Bonus - 16k Block size

Before publishing this post, I was looking over the openzfs documentation for zvol blocksize, and decided to go back, and run another benchmark using the recommended size of 16k.

After cloning & configuring my cloud-init template again.... I ran the benchmarks with 16k blocksize.
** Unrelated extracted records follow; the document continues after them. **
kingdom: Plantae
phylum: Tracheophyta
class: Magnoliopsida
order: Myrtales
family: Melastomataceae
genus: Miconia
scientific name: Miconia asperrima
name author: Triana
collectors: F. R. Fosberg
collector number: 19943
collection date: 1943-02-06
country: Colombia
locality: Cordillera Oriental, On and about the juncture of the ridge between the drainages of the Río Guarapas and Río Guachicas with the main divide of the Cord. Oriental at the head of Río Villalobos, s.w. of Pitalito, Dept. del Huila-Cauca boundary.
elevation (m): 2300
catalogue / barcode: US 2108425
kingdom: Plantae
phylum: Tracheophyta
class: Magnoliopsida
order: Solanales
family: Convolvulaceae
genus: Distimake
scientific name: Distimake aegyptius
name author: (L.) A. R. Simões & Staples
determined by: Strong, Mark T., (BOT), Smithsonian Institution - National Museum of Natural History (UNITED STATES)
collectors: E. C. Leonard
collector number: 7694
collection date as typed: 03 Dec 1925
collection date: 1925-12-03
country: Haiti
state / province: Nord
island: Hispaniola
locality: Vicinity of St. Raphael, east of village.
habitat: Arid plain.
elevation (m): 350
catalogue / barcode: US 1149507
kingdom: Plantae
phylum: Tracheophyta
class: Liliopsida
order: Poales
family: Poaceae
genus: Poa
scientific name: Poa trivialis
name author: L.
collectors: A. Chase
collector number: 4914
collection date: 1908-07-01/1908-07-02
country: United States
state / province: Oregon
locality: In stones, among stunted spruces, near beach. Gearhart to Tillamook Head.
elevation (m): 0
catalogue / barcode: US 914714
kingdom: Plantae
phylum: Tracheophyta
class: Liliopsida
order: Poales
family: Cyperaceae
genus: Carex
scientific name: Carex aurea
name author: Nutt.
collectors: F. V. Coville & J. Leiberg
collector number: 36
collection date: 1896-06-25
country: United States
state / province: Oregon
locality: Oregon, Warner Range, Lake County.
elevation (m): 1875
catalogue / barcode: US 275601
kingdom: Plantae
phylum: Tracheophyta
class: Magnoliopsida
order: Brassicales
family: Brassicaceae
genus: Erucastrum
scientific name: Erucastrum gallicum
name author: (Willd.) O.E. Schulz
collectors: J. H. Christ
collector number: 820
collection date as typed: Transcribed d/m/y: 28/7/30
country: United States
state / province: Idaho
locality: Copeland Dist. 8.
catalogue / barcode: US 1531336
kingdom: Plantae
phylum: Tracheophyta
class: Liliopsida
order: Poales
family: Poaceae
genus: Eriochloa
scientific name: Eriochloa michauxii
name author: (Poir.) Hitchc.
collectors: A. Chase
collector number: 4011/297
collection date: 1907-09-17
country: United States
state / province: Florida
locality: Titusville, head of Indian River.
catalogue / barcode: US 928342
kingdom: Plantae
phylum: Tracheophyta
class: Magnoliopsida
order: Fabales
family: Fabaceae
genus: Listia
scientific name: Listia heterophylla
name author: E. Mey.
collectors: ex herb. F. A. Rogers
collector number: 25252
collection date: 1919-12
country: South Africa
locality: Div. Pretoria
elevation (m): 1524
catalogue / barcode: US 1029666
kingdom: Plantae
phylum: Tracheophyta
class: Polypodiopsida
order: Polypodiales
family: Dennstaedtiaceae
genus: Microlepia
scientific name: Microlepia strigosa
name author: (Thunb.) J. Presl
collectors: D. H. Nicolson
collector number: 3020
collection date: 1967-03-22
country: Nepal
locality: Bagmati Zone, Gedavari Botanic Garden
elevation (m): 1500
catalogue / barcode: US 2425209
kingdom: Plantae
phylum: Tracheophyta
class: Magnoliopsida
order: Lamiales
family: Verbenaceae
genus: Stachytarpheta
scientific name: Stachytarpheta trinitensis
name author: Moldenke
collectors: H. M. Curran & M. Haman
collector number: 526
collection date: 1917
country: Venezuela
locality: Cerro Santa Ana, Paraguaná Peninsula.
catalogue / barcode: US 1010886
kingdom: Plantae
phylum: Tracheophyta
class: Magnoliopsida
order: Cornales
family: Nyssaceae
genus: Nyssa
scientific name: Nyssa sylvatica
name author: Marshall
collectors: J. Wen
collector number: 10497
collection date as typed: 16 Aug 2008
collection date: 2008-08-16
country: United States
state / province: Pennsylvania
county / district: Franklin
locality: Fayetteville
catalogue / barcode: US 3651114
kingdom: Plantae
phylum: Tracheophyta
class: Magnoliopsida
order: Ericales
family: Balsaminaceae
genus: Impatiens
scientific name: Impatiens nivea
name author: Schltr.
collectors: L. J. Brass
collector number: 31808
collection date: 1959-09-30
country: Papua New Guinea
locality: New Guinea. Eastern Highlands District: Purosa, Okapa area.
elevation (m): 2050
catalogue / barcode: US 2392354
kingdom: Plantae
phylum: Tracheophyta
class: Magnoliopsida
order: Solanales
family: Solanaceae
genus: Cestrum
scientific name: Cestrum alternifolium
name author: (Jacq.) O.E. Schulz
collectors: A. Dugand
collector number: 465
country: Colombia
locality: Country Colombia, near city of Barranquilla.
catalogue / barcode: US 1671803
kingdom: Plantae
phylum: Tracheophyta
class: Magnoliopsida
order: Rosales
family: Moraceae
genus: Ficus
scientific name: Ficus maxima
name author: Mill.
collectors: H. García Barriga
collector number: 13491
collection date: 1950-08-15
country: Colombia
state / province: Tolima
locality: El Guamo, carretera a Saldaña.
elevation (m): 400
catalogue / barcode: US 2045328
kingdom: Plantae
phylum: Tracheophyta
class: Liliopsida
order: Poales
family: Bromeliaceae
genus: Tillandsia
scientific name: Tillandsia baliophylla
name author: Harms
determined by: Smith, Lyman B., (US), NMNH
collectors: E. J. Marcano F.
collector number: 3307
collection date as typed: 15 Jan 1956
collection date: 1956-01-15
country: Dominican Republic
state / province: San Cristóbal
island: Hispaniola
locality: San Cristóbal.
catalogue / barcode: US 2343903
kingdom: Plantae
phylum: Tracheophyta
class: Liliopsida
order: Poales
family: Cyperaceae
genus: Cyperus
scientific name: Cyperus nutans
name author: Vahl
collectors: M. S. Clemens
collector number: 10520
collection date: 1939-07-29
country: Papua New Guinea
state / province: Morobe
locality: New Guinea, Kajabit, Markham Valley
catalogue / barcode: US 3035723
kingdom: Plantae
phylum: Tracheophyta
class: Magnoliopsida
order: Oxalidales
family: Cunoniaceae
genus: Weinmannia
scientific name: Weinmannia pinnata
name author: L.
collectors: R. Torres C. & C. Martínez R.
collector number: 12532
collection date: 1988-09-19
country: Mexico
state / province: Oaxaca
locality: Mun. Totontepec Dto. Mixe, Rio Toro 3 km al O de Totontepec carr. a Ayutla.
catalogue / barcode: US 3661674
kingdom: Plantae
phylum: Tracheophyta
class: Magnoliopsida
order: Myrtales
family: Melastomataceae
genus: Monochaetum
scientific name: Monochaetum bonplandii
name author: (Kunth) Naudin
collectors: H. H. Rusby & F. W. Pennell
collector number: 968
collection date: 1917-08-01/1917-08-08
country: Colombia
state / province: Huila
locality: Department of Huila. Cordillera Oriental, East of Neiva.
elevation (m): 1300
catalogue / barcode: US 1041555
I did also benchmark both sync, and async (on the zfs side).

FIO Commands:

sudo apt install fio -y

fio --name=seqwrite-time \
    --filename=testfile \
    --size=10G \
    --bs=1M \
    --rw=write \
    --direct=1 \
    --numjobs=4 \
    --iodepth=16 \
    --ioengine=libaio \
    --time_based \
    --runtime=300s \
    --group_reporting

fio --name=seqread-time \
    --filename=testfile \
    --size=10G \
    --bs=1M \
    --rw=read \
    --direct=1 \
    --numjobs=4 \
    --iodepth=16 \
    --ioengine=libaio \
    --time_based \
    --runtime=300s \
    --group_reporting

fio --name=randreadwrite-time \
    --filename=testfile \
    --size=10G \
    --bs=4k \
    --rw=randrw \
    --rwmixread=70 \
    --direct=1 \
    --numjobs=4 \
    --iodepth=16 \
    --ioengine=libaio \
    --time_based \
    --runtime=300s \
    --group_reporting

echo "done"
Test IOPS Avg IOPS Max BW Avg (MiB/s) BW Max (MiB/s) Latency Avg (ms) Latency Max (ms) Sync Writes Link %
Seq Write 1,960 2,484 1,960 2,484 32.65 222.00 Enabled 62.7%
Seq Read 2,577 2,748 2,575 2,748 24.85 173.00 Enabled 82.4%
Random Read 4k 42,000 53,810 164 215 1.05 99.56 Enabled 5.2%
Random Write 4k 18,000 23,214 70.5 92.9 1.09 99.62 Enabled 2.3%
Seq Write 1,815 2,648 1,815 2,648 35.24 393.00 Disabled 58.1%
Seq Read 2,557 2,762 2,556 2,762 25.04 165.00 Disabled 81.8%
Random Read 4k 41,700 54,918 163 220 1.06 74.17 Disabled 5.2%
Random Write 4k 17,900 23,576 70.0 94.3 1.10 74.28 Disabled 2.2%

40k IOPs, that is pretty respectable. Not fantastic. But, good enough... for now.